Off by default — reconnaissance is non-destructive by contract.

When enabled:

  • Enumerates button:visible, [role='button']:visible, [data-href|url]:visible, a:not([href]):visible
  • Skips elements whose visible text or aria-label matches a built-in destructive-verb block-list (English + Korean — delete/remove/buy/pay/checkout/submit/confirm/cancel/save/edit/update/logout/transfer/post/publish; 삭제/제거/구매/결제/확인/취소/닫기/로그아웃/송금/전송/게시/등록/저장/수정/변경/탈퇴)
  • Skips [disabled] elements and <button type="submit"> inside <form>
  • Caps clicks per page at --max-clicks (default 6)
  • After each click, returns to the original URL via fresh page.goto (deterministic vs go_back())

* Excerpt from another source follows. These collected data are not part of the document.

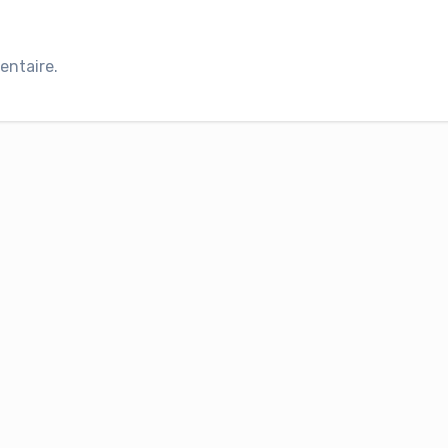
entaire.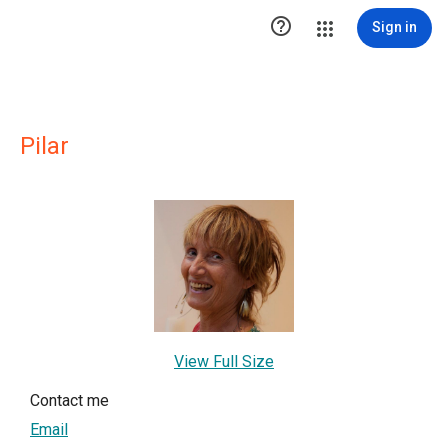

Sign in
Pilar
View Full Size
Contact me
Email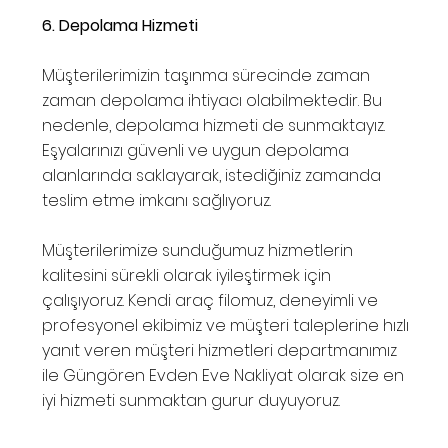
6. Depolama Hizmeti
Müşterilerimizin taşınma sürecinde zaman
zaman depolama ihtiyacı olabilmektedir. Bu
nedenle, depolama hizmeti de sunmaktayız.
Eşyalarınızı güvenli ve uygun depolama
alanlarında saklayarak, istediğiniz zamanda
teslim etme imkanı sağlıyoruz.
Müşterilerimize sunduğumuz hizmetlerin
kalitesini sürekli olarak iyileştirmek için
çalışıyoruz. Kendi araç filomuz, deneyimli ve
profesyonel ekibimiz ve müşteri taleplerine hızlı
yanıt veren müşteri hizmetleri departmanımız
ile Güngören Evden Eve Nakliyat olarak size en
iyi hizmeti sunmaktan gurur duyuyoruz.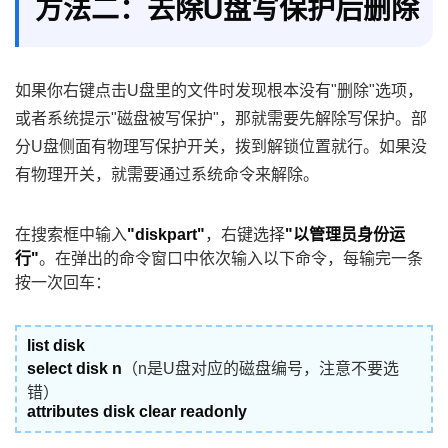
方法二：去除U盘写保护后删除
如果你右键点击U盘里的文件时发现根本没有"删除"选项，
或者系统提示"磁盘被写保护"，那就需要先解除写保护。部
分U盘侧面有物理写保护开关，拨到解锁位置就行。如果没
有物理开关，就需要通过系统命令来解除。
在搜索框中输入
"diskpart"
，右键选择
"以管理员身份运
行"
。在弹出的命令窗口中依次输入以下命令，每输完一条
按一次回车：
list disk
select disk n
（n是U盘对应的磁盘编号，注意不要选
错）
attributes disk clear readonly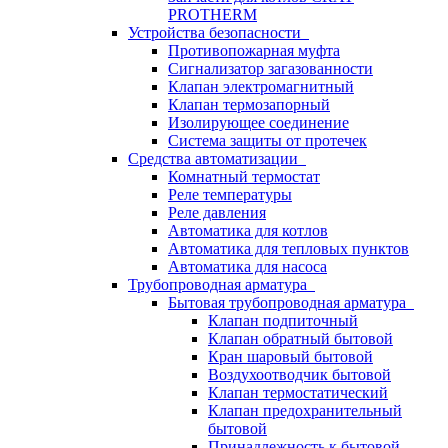
PROTHERM
Устройства безопасности
Противопожарная муфта
Сигнализатор загазованности
Клапан электромагнитный
Клапан термозапорный
Изолирующее соединение
Система защиты от протечек
Средства автоматизации
Комнатный термостат
Реле температуры
Реле давления
Автоматика для котлов
Автоматика для тепловых пунктов
Автоматика для насоса
Трубопроводная арматура
Бытовая трубопроводная арматура
Клапан подпиточный
Клапан обратный бытовой
Кран шаровый бытовой
Воздухоотводчик бытовой
Клапан термостатический
Клапан предохранительный
бытовой
Принадлежность к бытовой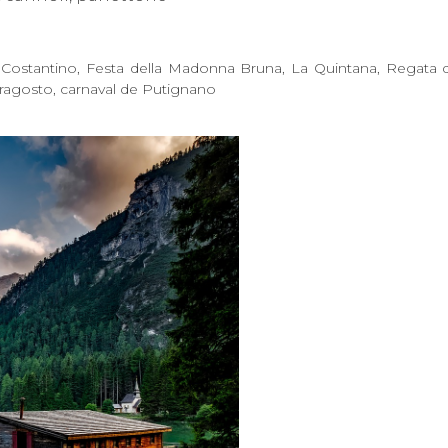
n Costantino, Festa della Madonna Bruna, La Quintana, Regata d
erragosto, carnaval de Putignano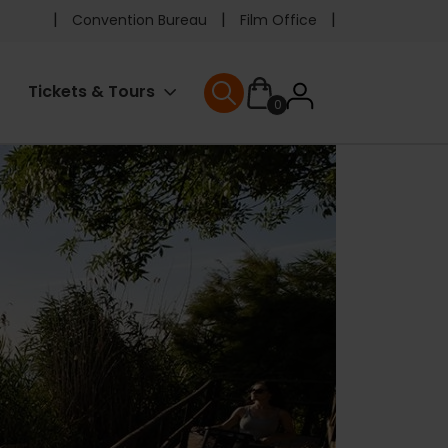
Pre
Convention Bureau
Film Office
header
User
Tickets & Tours
0
menu
User menu
accoun
menu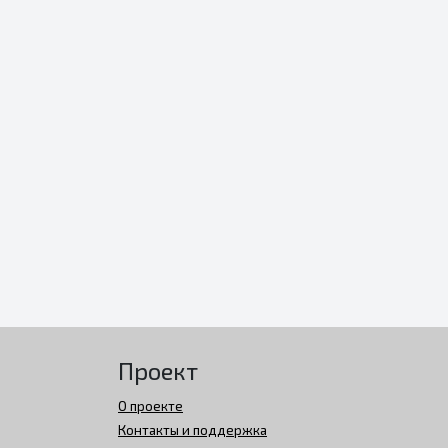
Проект
О проекте
Контакты и поддержка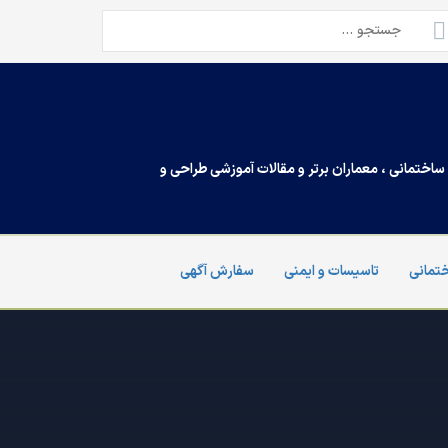
تجو
ی:
اختمانی ، معماران برتر و مقالات آموزشی طراحی و
تمانی
تاسیسات و ایمنی
سفارش آگهی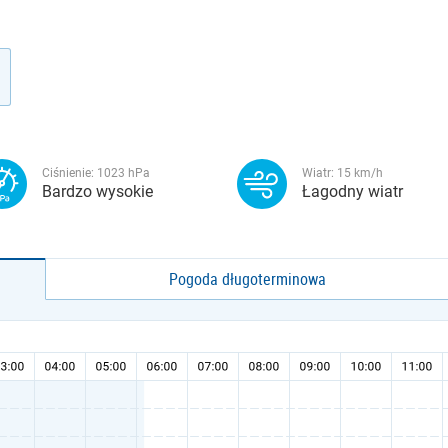
Ciśnienie:
1023
hPa
Wiatr:
15
km/h
Bardzo wysokie
Łagodny wiatr
Pogoda długoterminowa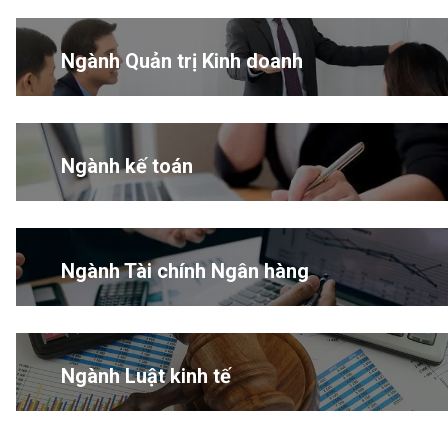
Ngành Quản trị Kinh doanh
Ngành kế toán
Ngành Tài chính Ngân hàng
Ngành Luật kinh tế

This covers React Router / Vue Router / Next.js where navigation is bound to onClick={() => router.push(...)} rather than <a href>. The History API shim already catches most SPA routing passively, so click discovery is the catch-all for handlers that don't go through pushState.

Output Example

  [1] https://target.com/login
  Status: 200  Render: Server-Side Rendered  Title: Login
  Tech: Express, Bootstrap

  Forms:
    Form 1: POST -> /api/auth/login
      - username [text] *
      - password [password] *

  XHR/Fetch Endpoints:
    POST https://target.com/api/auth/login [fetch]
      body: {"username":"...","password":"..."}
    GET https://target.com/api/csrf-token [xhr]

  Functionality:
    User authentication page with username/password login form.
    Performs CSRF-token fetch then sends credentials to /api/auth/login.

  Attack Surfaces:
    1. [Form Input] /api/auth/login
       POST form accepting username and password credentials
       Params: username, password
    2. [API Endpoint] /api/csrf-token
       Token issuance — check rotation, replay, lifetime

  Vulnerability Predictions:
    1. [SQLi] (Medium)
       Location: /api/auth/login username parameter
       Reasoning: Login form sends credentials to API endpoint; if backend
       uses string concatenation for SQL queries, username field is injectable.
       Discovery: Form analysis -> POST to /api/auth/login -> text input
       named 'username' -> common SQLi target in authentication flows.

Folder Structure

piscovery/
├── piscovery/
│   ├── __init__.py
│   ├── __main__.py             # CLI entry → core.cli.cli
│   ├── core/
│   │   ├── models.py           # Config, PageInfo, ScanReport, XHREndpoint, ...
│   │   ├── url.py              # normalise_url, is_in_scope, extract_params
│   │   ├── cli.py              # argparse → Config + cli() entry
│   │   ├── preflight.py        # nmap / Chrome / target / LLM checks
│   │   ├── orchestrator.py     # async run() — preflight → spider+nmap → llm → report
│   │   └── report.py           # terminal + JSON output
│   ├── spider/
│   │   ├── chrome.py           # BrowserManager (Playwright + system Chrome)
│   │   ├── render.py           # per-page navigate + XHR capture + DOM extraction
│   │   ├── crawler.py          # BFS scope-aware loop
│   │   ├── sitemap.py          # robots.txt + sitemap.xml (urllib)
│   │   └── parse.py            # HTML parser, tech fingerprinting, CSR routes
│   ├── scanner/
│   │   └── nmap.py             # nmap subprocess + XML parsing
│   └── llm/
│       ├── client.py           # urllib HTTP, OpenAI-compatible
│       └── prompt.py           # prompt building + response parsing
├── tests/
│   ├── core/                   # test_url, test_models
│   ├── spider/                 # test_parse, test_sitemap, test_render
│   ├── scanner/                # test_nmap
│   └── llm/                    # test_prompt
├── pyproject.toml
├── LICENSE
└── README.md

Testing

python -m pytest tests/ -v

The test suite stubs Playwright at the session level, so unit tests run without a real browser. Integration testing requires installed Chrome.